**Items from a dataset:**

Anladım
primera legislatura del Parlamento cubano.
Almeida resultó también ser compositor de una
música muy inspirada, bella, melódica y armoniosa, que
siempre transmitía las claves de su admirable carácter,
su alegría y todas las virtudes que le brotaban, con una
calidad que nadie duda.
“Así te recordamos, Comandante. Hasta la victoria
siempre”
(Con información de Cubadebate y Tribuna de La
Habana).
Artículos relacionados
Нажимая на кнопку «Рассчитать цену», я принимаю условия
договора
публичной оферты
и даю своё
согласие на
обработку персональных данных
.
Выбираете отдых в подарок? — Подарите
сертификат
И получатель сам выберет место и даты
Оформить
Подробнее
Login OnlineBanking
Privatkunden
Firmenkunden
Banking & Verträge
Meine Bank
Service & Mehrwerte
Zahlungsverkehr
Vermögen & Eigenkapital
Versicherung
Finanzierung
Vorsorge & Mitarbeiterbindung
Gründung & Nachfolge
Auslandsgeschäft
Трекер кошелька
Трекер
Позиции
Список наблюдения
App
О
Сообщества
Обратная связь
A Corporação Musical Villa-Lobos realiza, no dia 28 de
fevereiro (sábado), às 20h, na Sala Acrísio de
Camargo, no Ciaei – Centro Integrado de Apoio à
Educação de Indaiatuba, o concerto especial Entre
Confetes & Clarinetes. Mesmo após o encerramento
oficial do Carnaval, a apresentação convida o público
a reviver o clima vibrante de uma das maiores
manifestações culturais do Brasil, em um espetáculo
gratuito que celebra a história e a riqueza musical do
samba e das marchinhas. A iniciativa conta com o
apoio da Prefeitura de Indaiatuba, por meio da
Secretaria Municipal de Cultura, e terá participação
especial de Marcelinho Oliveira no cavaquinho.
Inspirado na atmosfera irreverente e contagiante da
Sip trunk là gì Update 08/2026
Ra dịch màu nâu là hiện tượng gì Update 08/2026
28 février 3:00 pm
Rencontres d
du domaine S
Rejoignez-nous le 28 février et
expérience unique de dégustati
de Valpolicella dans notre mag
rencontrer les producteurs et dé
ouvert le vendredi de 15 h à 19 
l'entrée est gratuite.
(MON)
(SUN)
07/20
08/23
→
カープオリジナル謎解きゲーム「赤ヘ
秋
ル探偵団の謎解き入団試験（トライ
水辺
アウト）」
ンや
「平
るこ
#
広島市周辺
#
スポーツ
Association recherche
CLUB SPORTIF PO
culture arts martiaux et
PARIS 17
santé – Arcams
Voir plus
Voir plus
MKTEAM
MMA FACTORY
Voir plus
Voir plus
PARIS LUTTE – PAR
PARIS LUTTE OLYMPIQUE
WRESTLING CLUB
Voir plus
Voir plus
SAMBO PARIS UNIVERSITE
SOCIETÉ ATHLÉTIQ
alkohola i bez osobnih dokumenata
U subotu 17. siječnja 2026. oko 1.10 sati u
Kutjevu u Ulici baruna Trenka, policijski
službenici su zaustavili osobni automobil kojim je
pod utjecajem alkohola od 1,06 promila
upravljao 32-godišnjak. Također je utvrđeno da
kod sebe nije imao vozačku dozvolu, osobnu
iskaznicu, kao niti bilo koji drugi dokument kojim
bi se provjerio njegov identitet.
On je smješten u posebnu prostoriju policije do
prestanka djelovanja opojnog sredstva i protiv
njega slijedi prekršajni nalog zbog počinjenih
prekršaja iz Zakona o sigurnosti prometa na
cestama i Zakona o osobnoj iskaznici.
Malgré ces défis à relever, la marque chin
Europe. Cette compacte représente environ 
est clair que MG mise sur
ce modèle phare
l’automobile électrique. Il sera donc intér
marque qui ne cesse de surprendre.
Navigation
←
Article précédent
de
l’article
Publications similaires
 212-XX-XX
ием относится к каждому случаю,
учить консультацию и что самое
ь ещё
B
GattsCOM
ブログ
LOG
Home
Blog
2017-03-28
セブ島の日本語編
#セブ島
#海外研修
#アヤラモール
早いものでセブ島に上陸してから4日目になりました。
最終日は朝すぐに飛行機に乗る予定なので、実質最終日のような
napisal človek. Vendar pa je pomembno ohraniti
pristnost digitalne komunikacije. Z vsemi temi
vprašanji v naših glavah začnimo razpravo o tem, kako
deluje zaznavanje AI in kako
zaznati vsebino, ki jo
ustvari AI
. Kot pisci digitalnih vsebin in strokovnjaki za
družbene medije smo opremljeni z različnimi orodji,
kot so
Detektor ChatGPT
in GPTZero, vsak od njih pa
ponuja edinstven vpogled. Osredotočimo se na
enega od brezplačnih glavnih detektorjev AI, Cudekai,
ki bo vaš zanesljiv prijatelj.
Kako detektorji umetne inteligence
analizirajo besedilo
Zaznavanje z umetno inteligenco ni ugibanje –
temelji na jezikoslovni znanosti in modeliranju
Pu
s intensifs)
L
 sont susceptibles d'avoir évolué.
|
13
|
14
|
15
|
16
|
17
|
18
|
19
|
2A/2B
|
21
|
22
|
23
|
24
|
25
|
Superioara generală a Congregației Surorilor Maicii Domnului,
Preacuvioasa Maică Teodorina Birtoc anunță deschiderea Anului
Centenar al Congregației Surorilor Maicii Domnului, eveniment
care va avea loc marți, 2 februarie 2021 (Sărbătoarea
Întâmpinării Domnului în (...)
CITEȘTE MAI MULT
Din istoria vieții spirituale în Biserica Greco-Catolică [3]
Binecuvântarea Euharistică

**What the task asks:** A single number is expected: the count of lines in the entries that carry the string "Zakona".

**Result of this exercise:** 2